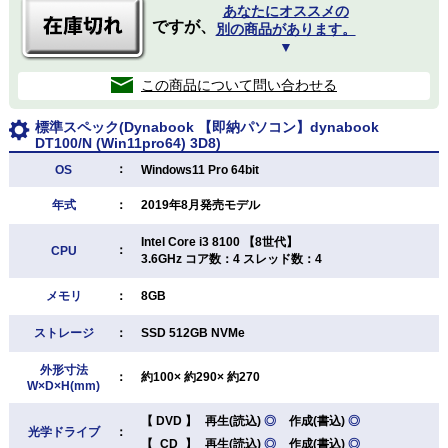
あなたにオススメの
ですが、
別の商品があります。
▼
この商品について問い合わせる
標準スペック(Dynabook 【即納パソコン】dynabook
DT100/N (Win11pro64) 3D8)
：
OS
Windows11 Pro 64bit
年式
：
2019年8月発売モデル
Intel Core i3 8100 【8世代】
：
CPU
3.6GHz コア数：4 スレッド数：4
メモリ
：
8GB
ストレージ
：
SSD 512GB NVMe
外形寸法
：
約100× 約290× 約270
W×D×H(mm)
【
DVD
】
再生(読込)
◎
作成(書込)
◎
光学ドライブ
：
【
CD
】
再生(読込)
◎
作成(書込)
◎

····················

WHAT THE TASK REQUIRES:
Reproduce every one of the lines above character for character, omitting the pictures from your answer.

EXERCISE RESULT:
あなたにオススメの
ですが、
別の商品があります。
▼
この商品について問い合わせる
標準スペック(Dynabook 【即納パソコン】dynabook
DT100/N (Win11pro64) 3D8)
：
OS
Windows11 Pro 64bit
年式
：
2019年8月発売モデル
Intel Core i3 8100 【8世代】
：
CPU
3.6GHz コア数：4 スレッド数：4
メモリ
：
8GB
ストレージ
：
SSD 512GB NVMe
外形寸法
：
約100× 約290× 約270
W×D×H(mm)
【
DVD
】
再生(読込)
◎
作成(書込)
◎
光学ドライブ
：
【
CD
】
再生(読込)
◎
作成(書込)
◎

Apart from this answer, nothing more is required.